▶ **GOAL OF THE EXERCISE**:
Pull out each line of the data that includes the word "casing".

▶ **PROVIDED MATERIAL**:
+++++
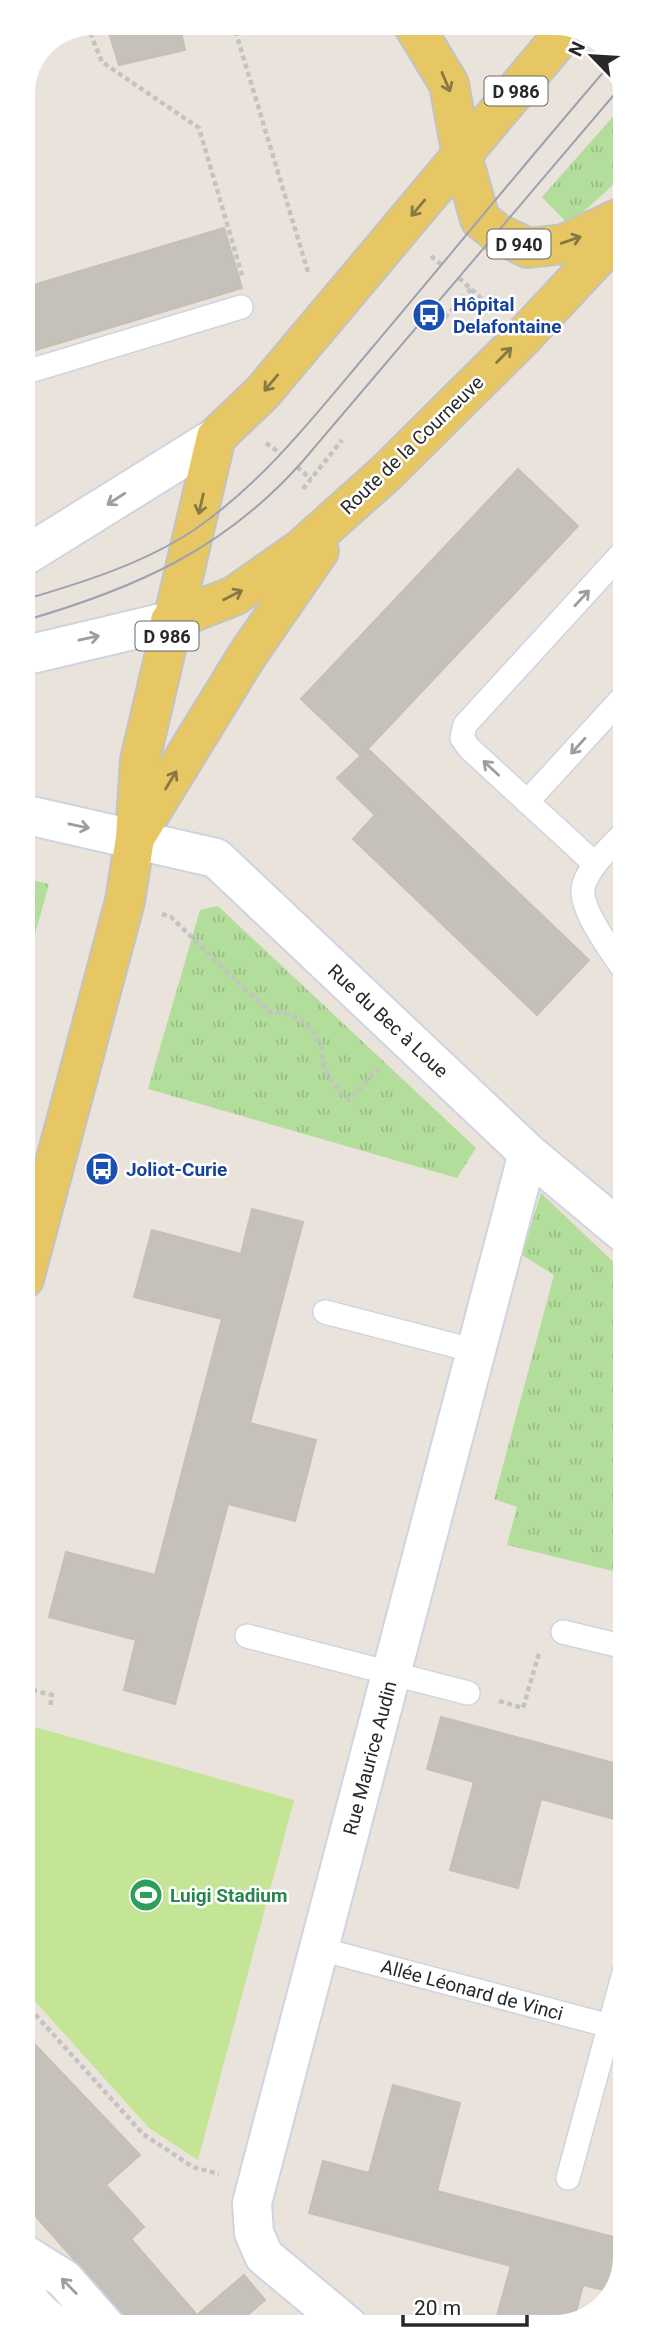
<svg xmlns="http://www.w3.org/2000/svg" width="648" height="2350" viewBox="0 0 648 2350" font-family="Roboto,sans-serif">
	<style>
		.grass { fill: url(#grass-tufts) }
		.pitch { fill: #c4e496 }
		.building { fill: #c5c0ba; stroke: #c5bfb5; stroke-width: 2 }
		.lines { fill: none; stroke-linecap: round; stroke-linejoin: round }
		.service-casing { stroke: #d0d3e0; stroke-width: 26 }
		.minor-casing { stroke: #d0d3e0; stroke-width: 42 }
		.secondary-casing { stroke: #d0d3e0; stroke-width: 42 }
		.primary-casing { stroke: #c3c3c3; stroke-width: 42 }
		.path { stroke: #c3c3c3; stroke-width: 4.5; stroke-dasharray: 5 3.5; stroke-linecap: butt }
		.service { stroke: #fff; stroke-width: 23 }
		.minor { stroke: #fff; stroke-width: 38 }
		.secondary { stroke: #fff; stroke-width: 38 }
		.primary { stroke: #e7c763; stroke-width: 38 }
		.tram { stroke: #9ea1b1; stroke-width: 2 }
		.oneway { stroke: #887846 }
		.oneway2 { stroke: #9e9e9e }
		.labels { text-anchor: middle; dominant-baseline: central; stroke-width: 5; stroke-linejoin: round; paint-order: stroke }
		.shield { fill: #fff; stroke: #686868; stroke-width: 2 }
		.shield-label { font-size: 18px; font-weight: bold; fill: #282828 }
		.transit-label { font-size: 19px; font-weight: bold; fill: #164399; stroke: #fff; text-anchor: start }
		.street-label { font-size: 19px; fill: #282828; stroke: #fff }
		.leisure-label { font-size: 19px; font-weight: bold; fill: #27864d; stroke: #fff; text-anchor: start }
	</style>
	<defs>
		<pattern id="grass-tufts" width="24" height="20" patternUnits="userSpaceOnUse" patternTransform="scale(1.75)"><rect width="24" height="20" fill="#b2dd9a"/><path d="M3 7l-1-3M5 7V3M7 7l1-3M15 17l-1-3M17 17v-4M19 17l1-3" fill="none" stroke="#99be85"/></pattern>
	</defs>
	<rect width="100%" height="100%" fill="#eae3db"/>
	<path class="grass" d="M624,104V175L582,213L565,221L542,197Z
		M23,878L49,884L23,977Z
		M218,906L476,1148L457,1178L148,1089L200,910Z
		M541,1193L625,1273V1574L507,1545L517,1507L494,1499L554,1275L522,1255Z"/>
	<path class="pitch" d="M24,1724L294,1800L198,2160L149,2128L24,1989Z"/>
	<path class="building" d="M106,23H179L185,50L119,65Z
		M224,228L242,288L23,354V288Z
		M518,469L578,526L361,756L301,699Z
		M368,749L589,960L537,1015L353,839L375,815L337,778Z
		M252,1209L303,1222L250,1423L316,1440L295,1521L228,1504L175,1704L124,1690L136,1640L49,1617L66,1552L155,1575L222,1319L134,1297L152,1230L241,1254Z
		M441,1717L625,1766V1822L541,1799L518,1888L450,1870L474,1782L427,1769Z
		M24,2033L140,2155L106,2185L144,2227L131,2239L197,2315L244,2275L265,2300L235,2326L134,2327L24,2203Z
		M393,2085L460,2103L437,2191L625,2240V2258L612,2292L583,2285L573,2324L569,2326H494L511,2266L309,2213L323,2161L369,2173Z"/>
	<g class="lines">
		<defs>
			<path id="service" d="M23,373L241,307
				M527,802L624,696
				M624,833C610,848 591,864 584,884C576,905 612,952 624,970
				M595,864L469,748L462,738L465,725L624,551
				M325,1312L476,1351
				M563,1632L625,1647
				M247,1636L468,1693
				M320,1949L625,2030
				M568,2178L625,1969"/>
			<path id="minor" d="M23,814L216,858L528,1153L625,1234
				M24,2254L64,2279L106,2327
				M348,2326L264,2256L254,2233L252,2203L528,1153"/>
			<path id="secondary" d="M23,557L216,437
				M23,656L170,621"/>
			<path id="primary" d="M412,23L449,84L462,156L480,219L497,233L528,248L564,244L624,216
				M170,621L234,596L301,549L386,473L524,336L624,229
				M138,833L248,654L319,551
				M24,1279L125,901L135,838L140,760L216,437L263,392L570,26"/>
		</defs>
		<use href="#service" class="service-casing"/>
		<use href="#minor" class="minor-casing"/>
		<use href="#secondary" class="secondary-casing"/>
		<use href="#primary" class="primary-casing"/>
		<path class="path" d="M233,23L308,272
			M87,25L102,62L199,128L242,275
			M431,256L442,265
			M459,278L494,310
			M439,324L471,289
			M266,443L281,454
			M297,467L311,479
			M303,489L342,440
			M162,914L171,917L269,1012C292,1010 313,1024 321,1046C323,1052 322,1058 323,1063C327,1078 338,1090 349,1100L379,1068
			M24,1688L52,1695L50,1708
			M499,1701L523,1708L539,1653
			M24,2002L143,2134L193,2167L219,2174"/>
		<use href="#service" class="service"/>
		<use href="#minor" class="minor"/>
		<use href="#secondary" class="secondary"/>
		<use href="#primary" class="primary"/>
		<path class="tram" d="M23,600C81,583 143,564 194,530C264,482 317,413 371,349C452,253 531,156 613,61
			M23,621C134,589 224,550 302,462L624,83"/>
	</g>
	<defs><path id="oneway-shaft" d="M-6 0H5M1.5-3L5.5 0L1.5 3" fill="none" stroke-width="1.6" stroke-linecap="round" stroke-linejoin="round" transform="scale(1.75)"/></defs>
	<g class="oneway">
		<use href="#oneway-shaft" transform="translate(446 82) rotate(67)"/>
		<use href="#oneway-shaft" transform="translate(418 208) rotate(130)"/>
		<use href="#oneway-shaft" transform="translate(571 240) rotate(-19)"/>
		<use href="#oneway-shaft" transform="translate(504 355) rotate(-45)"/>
		<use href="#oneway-shaft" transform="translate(271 383) rotate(130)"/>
		<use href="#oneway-shaft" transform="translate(201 504) rotate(103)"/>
		<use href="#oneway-shaft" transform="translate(233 595) rotate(-27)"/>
		<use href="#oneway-shaft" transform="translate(171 780) rotate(-59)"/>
	</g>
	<g class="oneway2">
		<use href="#oneway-shaft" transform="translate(116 499) rotate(147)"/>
		<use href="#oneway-shaft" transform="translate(582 598) rotate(-47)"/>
		<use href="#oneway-shaft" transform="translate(89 638) rotate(-12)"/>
		<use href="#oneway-shaft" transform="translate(578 746) rotate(132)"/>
		<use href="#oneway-shaft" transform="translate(491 768) rotate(-137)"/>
		<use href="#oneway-shaft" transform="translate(79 826) rotate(12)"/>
		<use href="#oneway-shaft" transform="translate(69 2286) rotate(-134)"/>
	</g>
	<defs>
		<symbol id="bus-disc" viewBox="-11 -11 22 22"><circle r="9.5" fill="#1a4fb4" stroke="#fff"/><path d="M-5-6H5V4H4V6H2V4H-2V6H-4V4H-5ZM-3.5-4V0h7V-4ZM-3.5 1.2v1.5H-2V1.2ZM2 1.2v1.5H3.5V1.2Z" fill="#fff"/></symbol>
		<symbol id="stadium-disc" viewBox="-11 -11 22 22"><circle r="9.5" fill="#2e9e5b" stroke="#fff"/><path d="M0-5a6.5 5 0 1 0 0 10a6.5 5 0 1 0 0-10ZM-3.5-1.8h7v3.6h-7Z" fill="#fff"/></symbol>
	</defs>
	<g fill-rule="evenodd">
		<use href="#bus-disc" x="410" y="296" width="38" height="38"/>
		<use href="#bus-disc" x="83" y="1150" width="38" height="38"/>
		<use href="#stadium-disc" x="127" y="1876" width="38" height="38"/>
	</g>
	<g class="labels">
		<g class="shield">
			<rect x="484.5" y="76.5" width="63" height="29" rx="5"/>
			<rect x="487.5" y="229.5" width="63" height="29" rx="5"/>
			<rect x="135.5" y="621.5" width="63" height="29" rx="5"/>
		</g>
		<g class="shield-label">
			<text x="516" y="91">D 986</text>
			<text x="519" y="244">D 940</text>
			<text x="167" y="636">D 986</text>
		</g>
		<g class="transit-label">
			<text x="453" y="304">Hôpital<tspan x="453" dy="22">Delafontaine</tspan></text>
			<text x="126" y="1169">Joliot-Curie</text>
		</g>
		<g class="street-label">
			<text transform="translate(412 445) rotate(-44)">Route de la Courneuve</text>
			<text transform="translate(388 1021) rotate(43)">Rue du Bec à Loue</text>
			<text transform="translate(370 1758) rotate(-75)">Rue Maurice Audin</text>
			<text transform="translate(472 1990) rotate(15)">Allée Léonard de Vinci</text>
		</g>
		<g class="leisure-label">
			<text x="170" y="1895">Luigi Stadium</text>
		</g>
	</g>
	<path d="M0 0H648V2350H0ZM93 35H555A58 58 0 0 1 613 93V2257A58 58 0 0 1 555 2315H93A58 58 0 0 1 35 2257V93A58 58 0 0 1 93 35Z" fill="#fff" fill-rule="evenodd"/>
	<g transform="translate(592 56) rotate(295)" stroke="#ffffff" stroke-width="5" paint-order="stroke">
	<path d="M0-5L12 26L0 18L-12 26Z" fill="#282828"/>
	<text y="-10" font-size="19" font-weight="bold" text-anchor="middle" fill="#282828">N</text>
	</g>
	<path d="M403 2315v10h124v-10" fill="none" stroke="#282828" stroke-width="3.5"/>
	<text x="414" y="2315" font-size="21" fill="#282828" stroke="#ffffff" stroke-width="5" paint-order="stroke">20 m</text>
</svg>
+++++
▶ **OUTPUT BELOW**:
		.service-casing { stroke: #d0d3e0; stroke-width: 26 }
		.minor-casing { stroke: #d0d3e0; stroke-width: 42 }
		.secondary-casing { stroke: #d0d3e0; stroke-width: 42 }
		.primary-casing { stroke: #c3c3c3; stroke-width: 42 }
		<use href="#service" class="service-casing"/>
		<use href="#minor" class="minor-casing"/>
		<use href="#secondary" class="secondary-casing"/>
		<use href="#primary" class="primary-casing"/>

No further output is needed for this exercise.